# iPhone 2g battery problem



## maisam (Sep 11, 2009)

Bttery has so little talk-time and i,ve to recharge it after each 10-11 hours and sometimes hourly... I,ve done every trixk to increase the battery time like less brightness, edge and wifi off, equalizer off and much more... Replacing battery is my last option left...? Ba k side alzo gts hot sometimes...


----------



## sobeit (Nov 11, 2007)

2g phone was one of the first ones so unless you already replaced the battery - its time. The lifecycle of the battery is about 400 charges, 

16 Tips To Maximize Your iPhone Battery Life
The truth about iPhone battery lifespan | Phones | Mac Word | Macworld


----------



## bubble07 (Jun 15, 2011)

Considering the phone is approaching the 4 year mark, I would suggest you replace the battery as they tend to wear off from their original performances over the years.


----------



## maisam (Sep 11, 2009)

bubble07 said:


> Considering the phone is approaching the 4 year mark, I would suggest you replace the battery as they tend to wear off from their original performances over the years.

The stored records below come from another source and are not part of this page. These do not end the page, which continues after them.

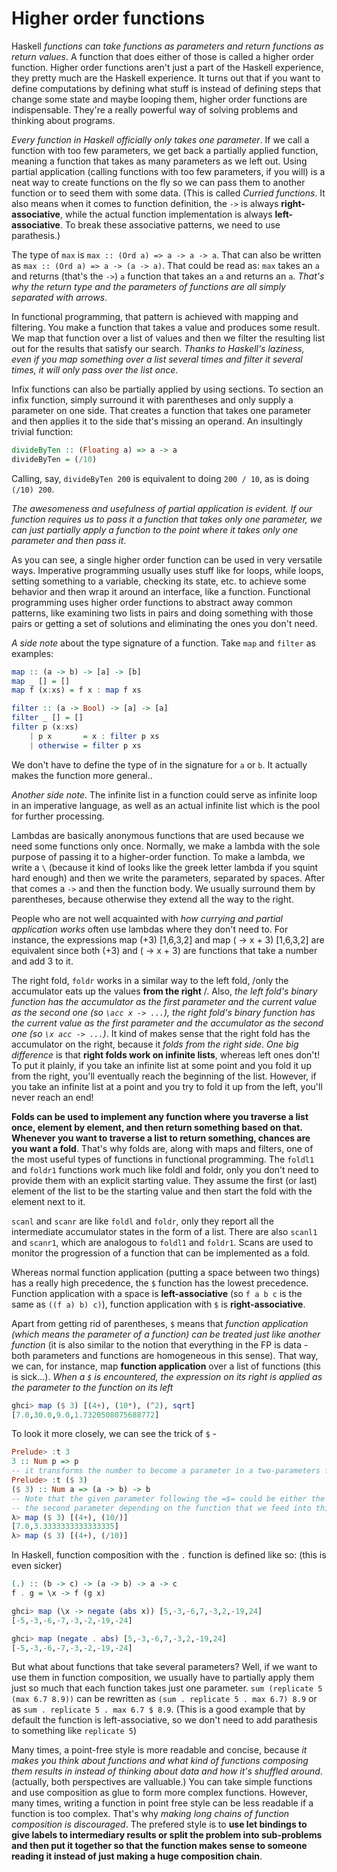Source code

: * Higher order functions

Haskell /functions can take functions as parameters and return functions as return values/. A function that does either of those is called a higher order function. Higher order functions aren't just a part of the Haskell experience, they pretty much are the Haskell experience. It turns out that if you want to define computations by defining what stuff is instead of defining steps that change some state and maybe looping them, higher order functions are indispensable. They're a really powerful way of solving problems and thinking about programs.

/Every function in Haskell officially only takes one parameter/. If we call a function with too few parameters, we get back a partially applied function, meaning a function that takes as many parameters as we left out. Using partial application (calling functions with too few parameters, if you will) is a neat way to create functions on the fly so we can pass them to another function or to seed them with some data. (This is called /Curried functions/. It also means when it comes to function definition, the =->= is always *right-associative*, while the actual function implementation is always *left-associative*. To break these associative patterns, we need to use parathesis.)

The type of =max= is =max :: (Ord a) => a -> a -> a=. That can also be written as =max :: (Ord a) => a -> (a -> a)=. That could be read as: =max= takes an =a= and returns (that's the =->=) =a= function that takes an =a= and returns an =a=. /That's why the return type and the parameters of functions are all simply separated with arrows/.

In functional programming, that pattern is achieved with mapping and filtering. You make a function that takes a value and produces some result. We map that function over a list of values and then we filter the resulting list out for the results that satisfy our search. /Thanks to Haskell's laziness, even if you map something over a list several times and filter it several times, it will only pass over the list once/.

Infix functions can also be partially applied by using sections. To section an infix function, simply surround it with parentheses and only supply a parameter on one side. That creates a function that takes one parameter and then applies it to the side that's missing an operand. An insultingly trivial function:

#+begin_src haskell
divideByTen :: (Floating a) => a -> a
divideByTen = (/10)
#+end_src

Calling, say, =divideByTen 200= is equivalent to doing =200 / 10=, as is doing =(/10) 200=.

/The awesomeness and usefulness of partial application is evident. If our function requires us to pass it a function that takes only one parameter, we can just partially apply a function to the point where it takes only one parameter and then pass it/.

As you can see, a single higher order function can be used in very versatile ways. Imperative programming usually uses stuff like for loops, while loops, setting something to a variable, checking its state, etc. to achieve some behavior and then wrap it around an interface, like a function. Functional programming uses higher order functions to abstract away common patterns, like examining two lists in pairs and doing something with those pairs or getting a set of solutions and eliminating the ones you don't need.

/A side note/ about the type signature of a function. Take =map= and =filter= as examples:

#+begin_src haskell
map :: (a -> b) -> [a] -> [b]
map _ [] = []
map f (x:xs) = f x : map f xs

filter :: (a -> Bool) -> [a] -> [a]
filter _ [] = []
filter p (x:xs)
    | p x       = x : filter p xs
    | otherwise = filter p xs
#+end_src

We don't have to define the type of in the signature for =a= or =b=. It actually makes the function more general..

/Another side note/. The infinite list in a function could serve as infinite loop in an imperative language, as well as an actual infinite list which is the pool for further processing.

Lambdas are basically anonymous functions that are used because we need some functions only once. Normally, we make a lambda with the sole purpose of passing it to a higher-order function. To make a lambda, we write a =\= (because it kind of looks like the greek letter lambda if you squint hard enough) and then we write the parameters, separated by spaces. After that comes a =->= and then the function body. We usually surround them by parentheses, because otherwise they extend all the way to the right.

People who are not well acquainted with /how currying and partial application works/ often use lambdas where they don't need to. For instance, the expressions map (+3) [1,6,3,2] and map (\x -> x + 3) [1,6,3,2] are equivalent since both (+3) and (\x -> x + 3) are functions that take a number and add 3 to it.

The right fold, =foldr= works in a similar way to the left fold, /only the accumulator eats up the values *from the right* /. Also, /the left fold's binary function has the accumulator as the first parameter and the current value as the second one (so =\acc x -> ...=), the right fold's binary function has the current value as the first parameter and the accumulator as the second one (so =\x acc -> ...=)/. It kind of makes sense that the right fold has the accumulator on the right, because it /folds from the right side/. /One big difference/ is that *right folds work on infinite lists*, whereas left ones don't! To put it plainly, if you take an infinite list at some point and you fold it up from the right, you'll eventually reach the beginning of the list. However, if you take an infinite list at a point and you try to fold it up from the left, you'll never reach an end!

*Folds can be used to implement any function where you traverse a list once, element by element, and then return something based on that. Whenever you want to traverse a list to return something, chances are you want a fold*. That's why folds are, along with maps and filters, one of the most useful types of functions in functional programming. The =foldl1= and =foldr1= functions work much like foldl and foldr, only you don't need to provide them with an explicit starting value. They assume the first (or last) element of the list to be the starting value and then start the fold with the element next to it.

=scanl= and =scanr= are like =foldl= and =foldr=, only they report all the intermediate accumulator states in the form of a list. There are also =scanl1= and =scanr1=, which are analogous to =foldl1= and =foldr1=. Scans are used to monitor the progression of a function that can be implemented as a fold.

Whereas normal function application (putting a space between two things) has a really high precedence, the =$= function has the lowest precedence. Function application with a space is *left-associative* (so =f a b c= is the same as =((f a) b) c)=), function application with =$= is *right-associative*.

Apart from getting rid of parentheses, =$= means that /function application (which means the parameter of a function) can be treated just like another function/ (it is also similar to the notion that everything in the FP is data - both parameters and functions are homogeneous in this sense). That way, we can, for instance, map *function application* over a list of functions (this is sick...). /When a =$= is encountered, the expression on its right is applied as the parameter to the function on its left/

#+begin_src haskell
ghci> map ($ 3) [(4+), (10*), (^2), sqrt]
[7.0,30.0,9.0,1.7320508075688772]
#+end_src

To look it more closely, we can see the trick of =$= -

#+begin_src haskell
Prelude> :t 3
3 :: Num p => p
-- it transforms the number to become a parameter in a two-parameters function
Prelude> :t ($ 3)
($ 3) :: Num a => (a -> b) -> b
-- Note that the given parameter following the =$= could be either the first or
-- the second parameter depending on the function that we feed into this function
λ> map ($ 3) [(4+), (10/)]
[7.0,3.3333333333333335]
λ> map ($ 3) [(4+), (/10)]
#+end_src

In Haskell, function composition with the =.= function is defined like so: (this is even sicker)

#+begin_src haskell
(.) :: (b -> c) -> (a -> b) -> a -> c
f . g = \x -> f (g x)
#+end_src

#+begin_src haskell
ghci> map (\x -> negate (abs x)) [5,-3,-6,7,-3,2,-19,24]
[-5,-3,-6,-7,-3,-2,-19,-24]

ghci> map (negate . abs) [5,-3,-6,7,-3,2,-19,24]
[-5,-3,-6,-7,-3,-2,-19,-24]
#+end_src

But what about functions that take several parameters? Well, if we want to use them in function composition, we usually have to partially apply them just so much that each function takes just one parameter. =sum (replicate 5 (max 6.7 8.9))= can be rewritten as =(sum . replicate 5 . max 6.7) 8.9= or as =sum . replicate 5 . max 6.7 $ 8.9=. (This is a good example that by default the function is left-associative, so we don't need to add parathesis to something like =replicate 5=)

Many times, a point-free style is more readable and concise, because /it makes you think about functions and what kind of functions composing them results in instead of thinking about data and how it's shuffled around/. (actually, both perspectives are valluable.) You can take simple functions and use composition as glue to form more complex functions. However, many times, writing a function in point free style can be less readable if a function is too complex. That's why /making long chains of function composition is discouraged/. The prefered style is to *use let bindings to give labels to intermediary results or split the problem into sub-problems and then put it together so that the function makes sense to someone reading it instead of just making a huge composition chain*.
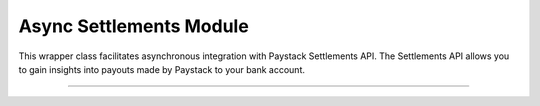 ===========================================
Async Settlements Module
===========================================

This wrapper class facilitates asynchronous integration with Paystack Settlements API. The Settlements API allows you to gain insights into payouts made by Paystack to your bank account.

-------------

.. py:class:: AsyncSettlementClientAPI(secret_key: str = None)

    Paystack Settlement API Reference: `Settlements`_

    .. py:method:: async list_settlement_transactions(settlement_id: int, per_page: int | None = 50, page: int | None = 1, from_date: date | None = None, to_date: date | None = None)→ PayStackResponse

        Get the transactions that make up a particular settlement

        :param settlement_id: ID of the settlement
        :type settlement_id: int
        :param per_page: The number of plans per page. (default: 50)
        :type per_page: int, optional
        :param page: The page number. (default: 1)
        :type page: int, optional
        :param from_date:
        :type from_date:
        :param to_date:
        :type to_date:

        :return: The response from the API
        :rtype: PayStackResponse object

    .. py:method:: async list_settlements(per_page: int | None = 50, page: int | None = 1, status: str | None = None, subaccount: str | None = None, from_date: date | None = None, to_date: date | None = None)→ PayStackResponse

        List all settlements made to your settlement accounts

        :param per_page: The number of plans per page
        :type per_page: int, optional
        :param page: The page number
        :type page: int, optional
        :param status: Values can be any of the following: success, processing, pending or failed.
        :param from_date:
        :type from_date:
        :param to_date:
        :type to_date:

        :return: The response from the API
        :rtype: PayStackResponse object


.. _Settlements: https://paystack.com/docs/api/settlement/
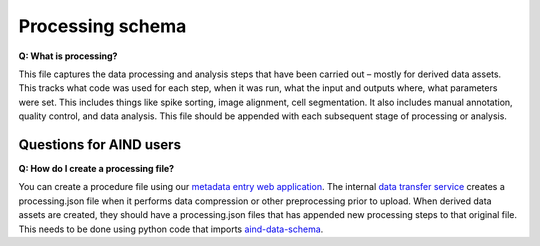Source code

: Processing schema
=================

**Q: What is processing?**

This file captures the data processing and analysis steps that have been carried out – mostly for derived data assets. 
This tracks what code was used for each step, when it was run, what the input and outputs where, what parameters were 
set. This includes things like spike sorting, image alignment, cell segmentation. It also includes manual annotation, 
quality control, and data analysis. This file should be appended with each subsequent stage of processing or analysis.

Questions for AIND users
------------------------

**Q: How do I create a processing file?**

You can create a procedure file using our `metadata entry web application <https://metadata-entry.allenneuraldynamics.org>`_. 
The internal `data transfer service <http://aind-data-transfer-service>`_ creates a processing.json file when
it performs data compression or other preprocessing prior to upload. When derived data assets are created, they should have 
a processing.json files that has appended new processing steps to that original file. This needs to be done using python code
that imports `aind-data-schema <https://github.com/allenNeuralDynamics/aind-data-schema>`_.
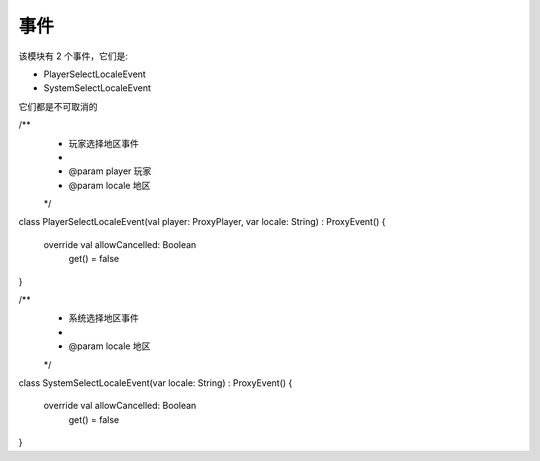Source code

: ======
事件
======

该模块有 2 个事件，它们是:

* PlayerSelectLocaleEvent
* SystemSelectLocaleEvent

它们都是不可取消的

.. code-block:: kotlin

/**
 * 玩家选择地区事件
 *
 * @param player 玩家
 * @param locale 地区
 */
class PlayerSelectLocaleEvent(val player: ProxyPlayer, var locale: String) : ProxyEvent() {

    override val allowCancelled: Boolean
        get() = false
}

/**
 * 系统选择地区事件
 *
 * @param locale 地区
 */
class SystemSelectLocaleEvent(var locale: String) : ProxyEvent() {

    override val allowCancelled: Boolean
        get() = false
}
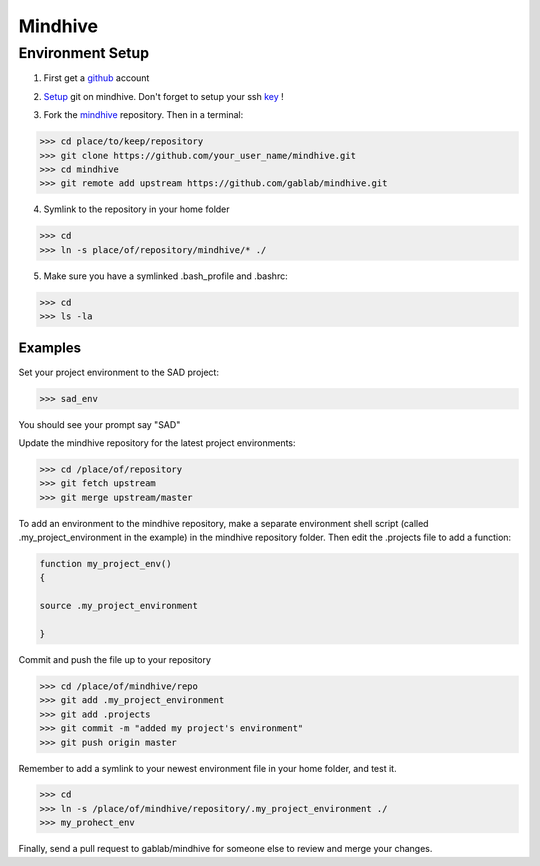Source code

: ========
Mindhive
========

Environment Setup
-----------------

1. First get a github_ account

.. _github: http://www.github.com

2. Setup_ git on mindhive. Don't forget to setup your ssh key_ ! 

.. _Setup: https://help.github.com/articles/set-up-git

.. _key: https://help.github.com/articles/generating-ssh-keys

3. Fork the mindhive_ repository. Then in a terminal:

.. _mindhive: http://github.com/gablab/mindhive


>>> cd place/to/keep/repository
>>> git clone https://github.com/your_user_name/mindhive.git
>>> cd mindhive
>>> git remote add upstream https://github.com/gablab/mindhive.git

4. Symlink to the repository in your home folder

>>> cd
>>> ln -s place/of/repository/mindhive/* ./

5. Make sure you have a symlinked .bash_profile and .bashrc:

>>> cd
>>> ls -la

Examples
^^^^^^^^

Set your project environment to the SAD project:

>>> sad_env

You should see your prompt say "SAD"

Update the mindhive repository for the latest project environments:

>>> cd /place/of/repository
>>> git fetch upstream
>>> git merge upstream/master

To add an environment to the mindhive repository, make a separate environment shell script (called .my_project_environment in the example) in the mindhive repository folder. Then edit the .projects file to add a function:

.. code::
  
   function my_project_env()
   {
 
   source .my_project_environment

   }

Commit and push the file up to your repository

>>> cd /place/of/mindhive/repo
>>> git add .my_project_environment
>>> git add .projects
>>> git commit -m "added my project's environment"
>>> git push origin master

Remember to add a symlink to your newest environment file in your home folder, and test it.

>>> cd
>>> ln -s /place/of/mindhive/repository/.my_project_environment ./
>>> my_prohect_env

Finally, send a pull request to gablab/mindhive for someone else to review and merge your changes. 

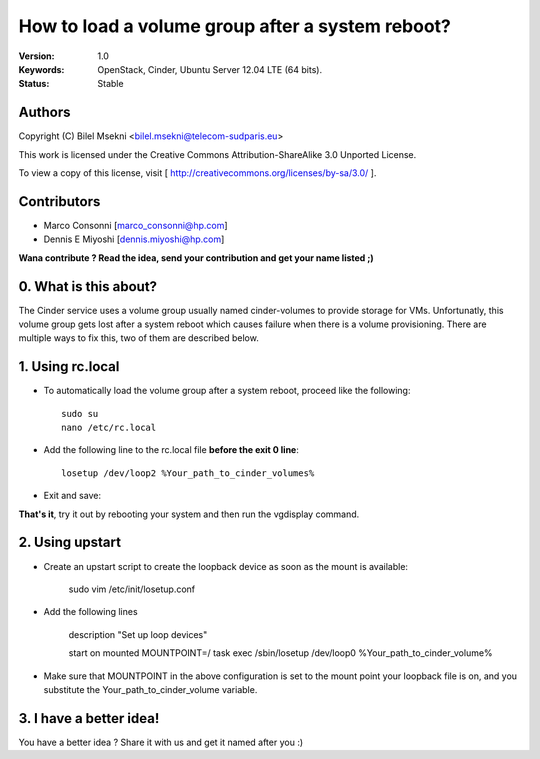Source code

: ==========================================================
  How to load a volume group after a system reboot?
==========================================================

:Version: 1.0
:Keywords: OpenStack, Cinder, Ubuntu Server 12.04 LTE (64 bits).
:Status: Stable

Authors
==========

Copyright (C) Bilel Msekni <bilel.msekni@telecom-sudparis.eu>

This work is licensed under the Creative Commons Attribution-ShareAlike 3.0 Unported License.
 
To view a copy of this license, visit [ http://creativecommons.org/licenses/by-sa/3.0/ ].

Contributors
==========

* Marco Consonni [marco_consonni@hp.com]
* Dennis E Miyoshi [dennis.miyoshi@hp.com]

**Wana contribute ? Read the idea, send your contribution and get your name listed ;)**

0. What is this about?
==============

The Cinder service uses a volume group usually named cinder-volumes to provide storage for VMs. Unfortunatly, this volume group gets lost after a system reboot which causes failure when there is a volume provisioning.
There are multiple ways to fix this, two of them are described below.

1. Using rc.local
=================

* To automatically load the volume group after a system reboot, proceed like the following::

   sudo su
   nano /etc/rc.local

* Add the following line to the rc.local file **before the exit 0 line**::
   
   losetup /dev/loop2 %Your_path_to_cinder_volumes%

* Exit and save::

**That's it**, try it out by rebooting your system and then run the vgdisplay command.

2. Using upstart
================

* Create an upstart script to create the loopback device as soon as the mount is available:

    sudo vim /etc/init/losetup.conf

* Add the following lines

    description     "Set up loop devices"

    start on mounted MOUNTPOINT=/
    task
    exec /sbin/losetup /dev/loop0 %Your_path_to_cinder_volume%

* Make sure that MOUNTPOINT in the above configuration is set to the mount point your loopback file is on,
  and you substitute the Your_path_to_cinder_volume variable.

3. I have a better idea!
====================

You have a better idea ? Share it with us and get it named after you :)  


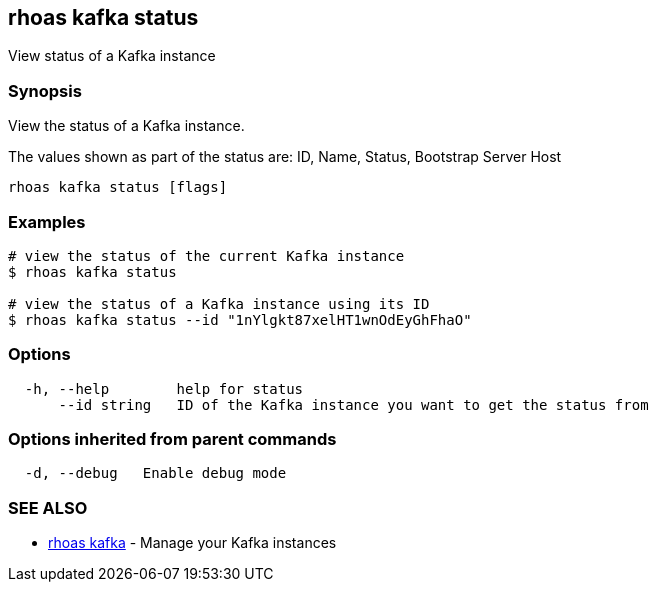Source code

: == rhoas kafka status

View status of a Kafka instance

=== Synopsis

View the status of a Kafka instance.

The values shown as part of the status are: ID, Name, Status, Bootstrap
Server Host

....
rhoas kafka status [flags]
....

=== Examples

....
# view the status of the current Kafka instance
$ rhoas kafka status

# view the status of a Kafka instance using its ID
$ rhoas kafka status --id "1nYlgkt87xelHT1wnOdEyGhFhaO"
....

=== Options

....
  -h, --help        help for status
      --id string   ID of the Kafka instance you want to get the status from
....

=== Options inherited from parent commands

....
  -d, --debug   Enable debug mode
....

=== SEE ALSO

* link:rhoas_kafka.adoc[rhoas kafka] - Manage your Kafka instances

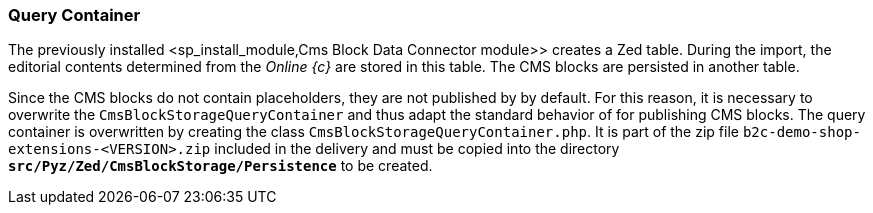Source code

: === Query Container
The previously installed <sp_install_module,Cms Block Data Connector module>> creates a Zed table.
During the import, the editorial contents determined from the _Online {c}_ are stored in this table.
The CMS blocks are persisted in another table.

Since the CMS blocks do not contain placeholders, they are not published by {sp} by default.
For this reason, it is necessary to overwrite the `CmsBlockStorageQueryContainer` and thus adapt the standard behavior of {sp} for publishing CMS blocks.
The query container is overwritten by creating the class `CmsBlockStorageQueryContainer.php`.
It is part of the zip file `b2c-demo-shop-extensions-<VERSION>.zip` included in the delivery and must be copied into the directory `*src/Pyz/Zed/CmsBlockStorage/Persistence*` to be created.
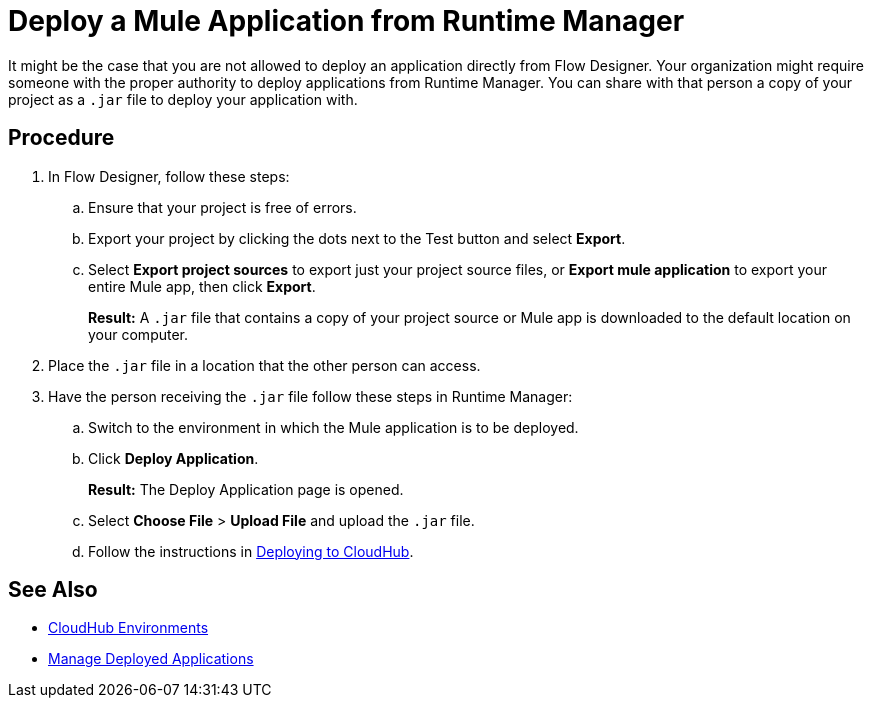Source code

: = Deploy a Mule Application from Runtime Manager

It might be the case that you are not allowed to deploy an application directly from Flow Designer.
Your organization might require someone with the proper authority to deploy applications from Runtime Manager.
You can share with that person a copy of your project as a `.jar` file to deploy your application with.

== Procedure

. In Flow Designer, follow these steps:
.. Ensure that your project is free of errors.
.. Export your project by clicking the dots next to the Test button and select *Export*.
.. Select *Export project sources* to export just your project source files, or
*Export mule application* to export your entire Mule app, then click *Export*.
+
*Result:* A `.jar` file that contains a copy of your project source or Mule app is downloaded to the default location on your computer.
. Place the `.jar` file in a location that the other person can access.
. Have the person receiving the `.jar` file follow these steps in Runtime Manager:
.. Switch to the environment in which the Mule application is to be deployed.
.. Click *Deploy Application*.
+
*Result:* The Deploy Application page is opened.
.. Select *Choose File* > *Upload File* and upload the `.jar` file.
.. Follow the instructions in xref:runtime-manager::deploying-to-cloudhub.adoc[Deploying to CloudHub].

== See Also

* xref:access-management::environments.adoc[CloudHub Environments]
* xref:runtime-manager::managing-deployed-applications.adoc[Manage Deployed Applications]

Should I replace the battery myself or searxh the market bazaar for an expert...?


----------



## bubble07 (Jun 15, 2011)

maisam said:


> Should I replace the battery myself or searxh the market bazaar for an expert...?


I would definitely be looking for someone who has this area of expertise. The iPhone's battery, most notably the 2G, can be very difficult to replace. Considering this is also the model that requires the battery to be attached via soldering, I highly suggest someone else does it to avoid further issues.

Just a little anecdote, my friend had a similar issue with his iPhone 2G and decided to replace the battery himself. He got to the stage where the battery required soldering and accidentally short-circuited the mainboard with his solder. He ended up throwing the whole thing out...


----------